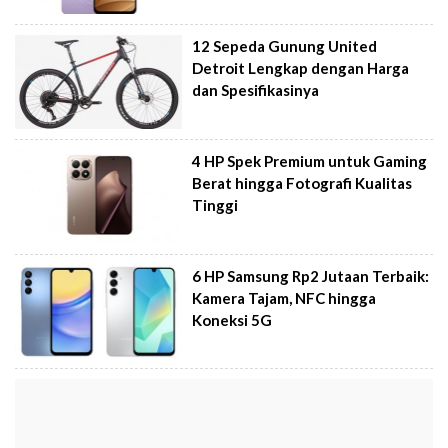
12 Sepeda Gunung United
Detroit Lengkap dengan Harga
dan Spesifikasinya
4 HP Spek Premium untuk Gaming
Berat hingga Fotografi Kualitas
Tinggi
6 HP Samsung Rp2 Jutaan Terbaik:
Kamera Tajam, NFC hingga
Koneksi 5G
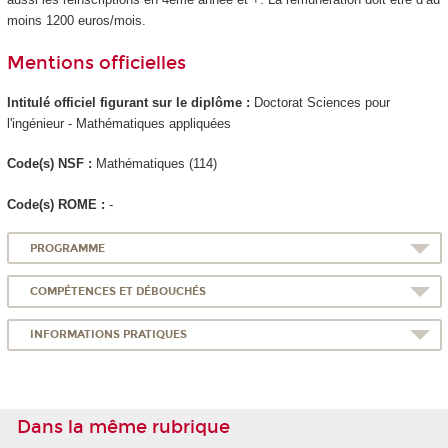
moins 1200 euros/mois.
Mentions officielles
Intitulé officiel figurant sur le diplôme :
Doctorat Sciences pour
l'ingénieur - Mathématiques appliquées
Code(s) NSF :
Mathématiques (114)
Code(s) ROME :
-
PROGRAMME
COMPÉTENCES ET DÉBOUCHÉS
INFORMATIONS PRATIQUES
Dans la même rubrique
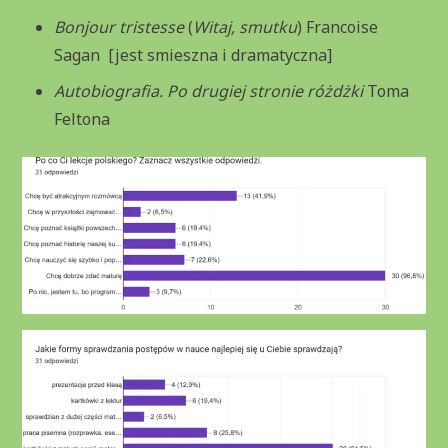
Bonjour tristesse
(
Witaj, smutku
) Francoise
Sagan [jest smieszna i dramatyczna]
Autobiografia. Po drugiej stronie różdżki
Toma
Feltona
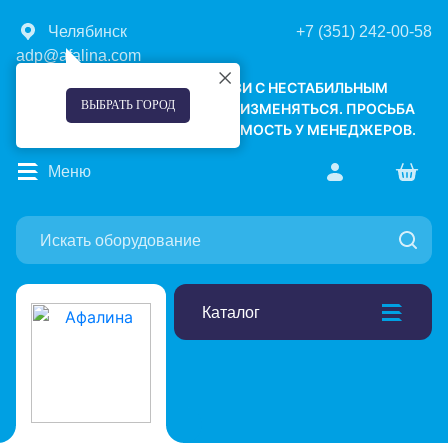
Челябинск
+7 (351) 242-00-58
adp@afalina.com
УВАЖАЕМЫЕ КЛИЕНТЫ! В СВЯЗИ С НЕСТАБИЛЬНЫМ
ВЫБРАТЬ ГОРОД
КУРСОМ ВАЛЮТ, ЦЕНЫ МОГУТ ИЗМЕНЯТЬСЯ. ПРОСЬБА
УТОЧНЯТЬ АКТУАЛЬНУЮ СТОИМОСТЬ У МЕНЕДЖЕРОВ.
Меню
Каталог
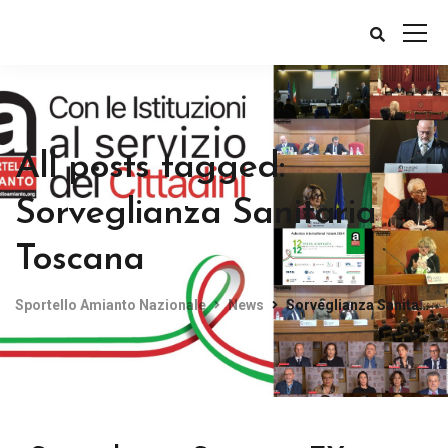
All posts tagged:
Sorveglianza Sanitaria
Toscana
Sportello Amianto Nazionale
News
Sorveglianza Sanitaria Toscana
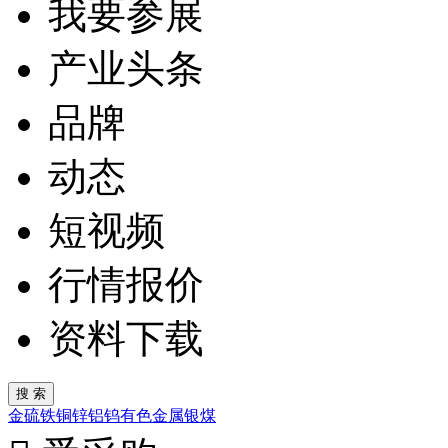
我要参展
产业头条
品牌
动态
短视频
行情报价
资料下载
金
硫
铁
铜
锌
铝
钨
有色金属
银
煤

********************

**ABOUT THIS TASK**
With "hingga" as the search string, filter the records and return each line that has it.

**SOLVED EXERCISE**
Berat hingga Fotografi Kualitas
Kamera Tajam, NFC hingga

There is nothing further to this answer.